RMS: tornadoes are more common in Europe than we usually think

8 July 2021 — Daniela GHETU
Tornadoes are more common in Europe than is perhaps thought, with over 100 occurring on average each year across the continent, Laurent MARESCOT, Senior Director, Market and Product Expert for EMEA and CIS with RMS said in a post on LinkedIn.

Though tornadoes are most common in France, Italy, Germany, Benelux and Poland, in particular over flatter terrain between water bodies and mountains, he explained. Here, warm, moist air coming inland from the sea can undercut cool, dry air flowing towards it at higher altitudes, generating atmospheric instability and wind shear.

The tornado that struck Southern Moravia on 24 June was unusually strong, with an estimated class either EF-3 or EF-4 (max. wind gusts up to an incredible 200mph!), the half a kilometer-wide tornado funnel travelling about 26 kilometers. According to first estimations of the Czech authorities, the total damage to public private and industrial sectors of the South Moravian municipalities in the Breclav and Hodonin vicinities hit by storms and the tornado amounted to CZK 15 billion, but the sum does may increase as it doesn't fully include damages to private properties. The storm and tornado caused damages to 1,200 houses.

Using the Europe Severe Convective Storm model it has released last year, RMS has calculated that on average there are about 4 days a year when a tornado occurs in the Czech Republic. However, the return period of a tornado of EF-3 intensity or stronger is far higher, about 1 in 40 years.

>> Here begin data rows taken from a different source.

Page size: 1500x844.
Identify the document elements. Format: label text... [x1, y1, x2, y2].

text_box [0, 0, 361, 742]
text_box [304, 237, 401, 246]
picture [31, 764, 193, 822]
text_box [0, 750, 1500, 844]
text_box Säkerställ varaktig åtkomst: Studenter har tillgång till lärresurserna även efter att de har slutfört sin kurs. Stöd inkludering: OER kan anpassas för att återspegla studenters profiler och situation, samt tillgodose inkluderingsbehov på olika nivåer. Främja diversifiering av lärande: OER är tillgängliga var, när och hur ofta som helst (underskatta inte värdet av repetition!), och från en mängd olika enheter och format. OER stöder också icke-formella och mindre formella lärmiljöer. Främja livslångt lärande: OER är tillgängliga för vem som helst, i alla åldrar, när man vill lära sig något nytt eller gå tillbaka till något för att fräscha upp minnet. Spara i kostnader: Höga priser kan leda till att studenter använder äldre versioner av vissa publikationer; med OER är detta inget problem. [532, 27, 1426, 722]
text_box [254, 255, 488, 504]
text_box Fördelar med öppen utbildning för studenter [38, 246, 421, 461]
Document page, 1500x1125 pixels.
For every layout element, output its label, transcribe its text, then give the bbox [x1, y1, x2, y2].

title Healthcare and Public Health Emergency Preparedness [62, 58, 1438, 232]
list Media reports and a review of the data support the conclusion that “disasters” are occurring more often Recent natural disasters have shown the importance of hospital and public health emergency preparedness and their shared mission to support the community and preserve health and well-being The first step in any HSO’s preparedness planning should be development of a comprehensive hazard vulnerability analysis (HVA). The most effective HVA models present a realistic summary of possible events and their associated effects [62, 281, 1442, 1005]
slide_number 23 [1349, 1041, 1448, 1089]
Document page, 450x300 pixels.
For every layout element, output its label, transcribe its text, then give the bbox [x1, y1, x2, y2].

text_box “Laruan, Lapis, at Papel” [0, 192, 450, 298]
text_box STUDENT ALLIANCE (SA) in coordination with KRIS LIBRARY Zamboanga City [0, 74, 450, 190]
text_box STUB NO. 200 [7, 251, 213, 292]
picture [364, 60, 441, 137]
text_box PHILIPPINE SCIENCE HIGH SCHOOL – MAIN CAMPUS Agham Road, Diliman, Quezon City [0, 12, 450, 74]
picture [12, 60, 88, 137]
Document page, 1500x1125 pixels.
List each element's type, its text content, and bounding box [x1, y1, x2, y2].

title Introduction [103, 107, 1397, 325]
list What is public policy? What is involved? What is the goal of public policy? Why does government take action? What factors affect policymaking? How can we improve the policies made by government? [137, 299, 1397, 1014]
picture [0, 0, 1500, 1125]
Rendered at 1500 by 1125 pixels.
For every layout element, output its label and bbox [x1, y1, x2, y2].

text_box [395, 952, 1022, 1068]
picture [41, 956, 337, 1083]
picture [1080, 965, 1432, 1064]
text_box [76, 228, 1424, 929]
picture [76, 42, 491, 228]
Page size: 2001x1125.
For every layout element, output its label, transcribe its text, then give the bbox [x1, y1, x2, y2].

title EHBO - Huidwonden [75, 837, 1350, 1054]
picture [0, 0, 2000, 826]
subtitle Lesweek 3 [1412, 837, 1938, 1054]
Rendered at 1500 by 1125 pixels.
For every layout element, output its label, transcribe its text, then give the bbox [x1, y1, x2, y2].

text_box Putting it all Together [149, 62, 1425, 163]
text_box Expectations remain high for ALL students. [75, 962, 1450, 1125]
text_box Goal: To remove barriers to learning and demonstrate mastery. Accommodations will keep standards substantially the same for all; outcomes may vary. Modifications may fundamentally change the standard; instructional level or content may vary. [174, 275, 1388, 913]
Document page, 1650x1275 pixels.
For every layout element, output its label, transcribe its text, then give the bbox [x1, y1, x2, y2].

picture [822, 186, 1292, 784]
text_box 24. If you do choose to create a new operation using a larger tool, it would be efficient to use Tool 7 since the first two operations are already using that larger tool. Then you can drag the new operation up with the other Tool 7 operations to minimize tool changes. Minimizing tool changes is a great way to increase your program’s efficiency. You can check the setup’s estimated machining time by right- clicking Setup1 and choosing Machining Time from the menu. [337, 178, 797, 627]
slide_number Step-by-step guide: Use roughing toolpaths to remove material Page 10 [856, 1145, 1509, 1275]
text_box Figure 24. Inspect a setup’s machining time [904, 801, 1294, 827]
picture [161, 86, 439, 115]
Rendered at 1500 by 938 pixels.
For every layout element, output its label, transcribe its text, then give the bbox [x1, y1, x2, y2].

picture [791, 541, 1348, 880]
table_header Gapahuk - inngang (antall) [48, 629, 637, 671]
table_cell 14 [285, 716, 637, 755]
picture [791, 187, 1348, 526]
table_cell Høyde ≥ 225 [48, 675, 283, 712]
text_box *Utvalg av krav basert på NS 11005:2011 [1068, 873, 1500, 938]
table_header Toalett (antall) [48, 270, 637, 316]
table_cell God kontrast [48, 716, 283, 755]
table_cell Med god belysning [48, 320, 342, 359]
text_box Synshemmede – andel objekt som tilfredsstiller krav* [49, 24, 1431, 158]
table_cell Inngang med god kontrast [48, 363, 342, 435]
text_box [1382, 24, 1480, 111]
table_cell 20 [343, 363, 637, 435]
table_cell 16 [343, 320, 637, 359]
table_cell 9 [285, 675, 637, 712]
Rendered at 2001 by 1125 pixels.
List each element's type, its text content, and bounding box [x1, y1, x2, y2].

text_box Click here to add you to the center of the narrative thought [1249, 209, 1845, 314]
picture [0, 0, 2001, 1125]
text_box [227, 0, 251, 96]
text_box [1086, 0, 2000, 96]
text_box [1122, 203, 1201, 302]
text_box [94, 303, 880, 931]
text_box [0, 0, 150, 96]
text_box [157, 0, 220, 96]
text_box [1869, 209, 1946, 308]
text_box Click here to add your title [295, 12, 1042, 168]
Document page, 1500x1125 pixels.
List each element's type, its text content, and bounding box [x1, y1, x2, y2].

Yet, as devastating as the Southern Moravia tornado was, "it could have been far more deadly and damaging, had it hit any major urban or industrial areas," said Marescot mentioning a noticeable the historical example, of the EF-2 tornado that hit the very center of Paris in 1892, starting in the Jardin du Luxembourg and continuing north-eastwards for six kilometers. Or further back in time, the tornado hitting London in 1091 (estimated EF-4) that destroyed hundreds of houses and even damaged London Bridge. "Imagine the impact these tornadoes would have if they happen again nowadays," Marescot emphasized, reminding that the recent example of the July 8, 2015, EF-4 tornado that hit Mira and Dolo in Italy, very close to Venice, shows the possibility of string tornadoes occurring in Europe is very real.